My advice is to have only one or two variables combined into your pricing metric. This covers the majority of situations and most buyers can understand and accept a two-factor pricing model. Things start to get much more complex with three pricing factors and complexity grows rapidly beyond three in a combinatorial explosion.
Pricing metrics and anchoring effects
One of the most important functions of the pricing metric is how it works as an anchor to help people understand what they are buying and how it will create value for them.
We know that value is always relative to the alternative, but this begs the question: what alternative? If I compare my $4,000 titanium bike to an $800 bike that I can get at the local sports shop, my bike looks very expensive. If I am comparing it to a carbon fiber bike with similar weight and components, the price looks reasonable and the choice comes down to questions of durability and ride quality (I like the way titanium bikes feel as I ride them).

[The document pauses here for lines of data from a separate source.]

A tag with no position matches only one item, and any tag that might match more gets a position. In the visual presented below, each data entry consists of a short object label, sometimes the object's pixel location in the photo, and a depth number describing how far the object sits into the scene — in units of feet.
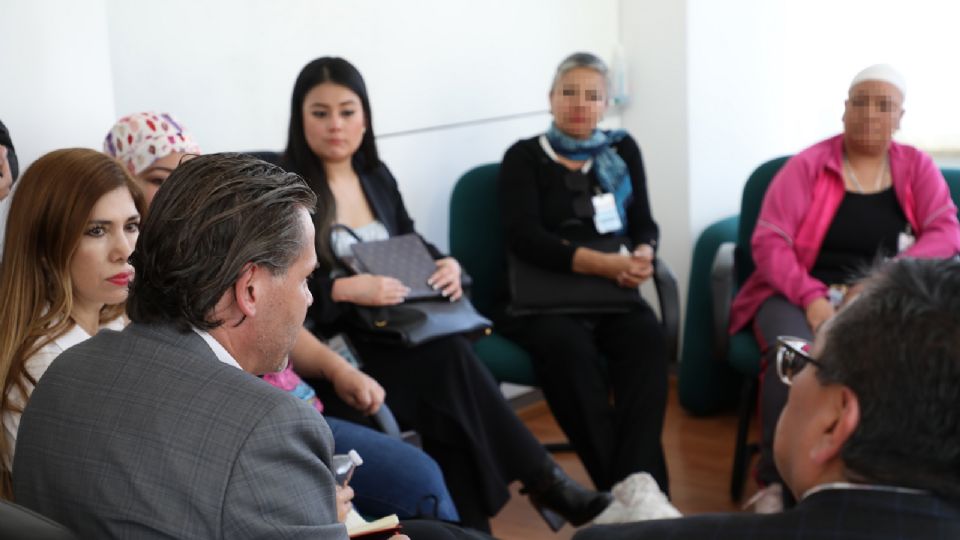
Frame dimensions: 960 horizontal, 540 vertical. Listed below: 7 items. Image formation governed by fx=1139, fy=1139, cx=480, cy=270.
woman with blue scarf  12.07
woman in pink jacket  12.25
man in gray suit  4.74
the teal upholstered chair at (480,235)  13.46
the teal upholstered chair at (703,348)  15.11
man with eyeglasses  3.95
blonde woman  6.97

The classic pricing metric selection filters
In Tom Nagle’s classic work The Strategy and Tactics of Pricing (now in its sixth edition, with various co-authors), he presents the following set of filters for choosing a pricing metric. These remain the best way to test the pricing metrics you develop.
From The Strategy and Tactics of Pricing 6th Edition by Tom Nagle and Georg Müller
One begins with value and specifically the value for specific segments. This is why good pricing is built on a foundation of value-based market segmentation (a value-based market segment is a group of potential customers who buy in the same way and who get value in the same way).
One may need to consider cost to serve and encourage behaviors that reduce the cost to serve. Pricing has a role to play here as well.
The pricing metric has to be easy to measure and enforce. Increasingly, this means that the data for the pricing metric is collected by the software that is part of the solution.
Pricing is part of positioning, and this is why anchor effects are an important consideration in pricing metric choice.
Finally, one wants the price to track the value experienced by the user across the different touchpoints in the customer journey.
The importance of each of these filters will depend on the solution, but all of them should be considered.
Five steps to choosing a pricing metric
Before working through the following five steps, decide if you are going to price differently for different segments or if you are going to have one pricing model that will work across all segments.
Also, give some thought as to whether you are going to need a tiered approach (Good Better Best pricing). You will not actually design the tiers until you have chosen your pricing metrics.
- Research the value drivers with customers.
- Define the value drivers by writing a simple equation.
- See if one or two of the value drivers is a good pricing metric.
(If the answer is yes, stop here. You have found your metric.)
- Look at the variables used in the value drivers. Pick one, two, or three at most that best track the value drivers (this can require a bit of math).
- Construct a composite pricing metric from the variables. Make sure to keep this simple enough that pricing is easy to understand and reasonably predictable.
Choosing a pricing metric is one of the most important choices in pricing model design. Approach this with an open mind, expect to find new insights, and give it the time it requires. This is not the place to rush a decision.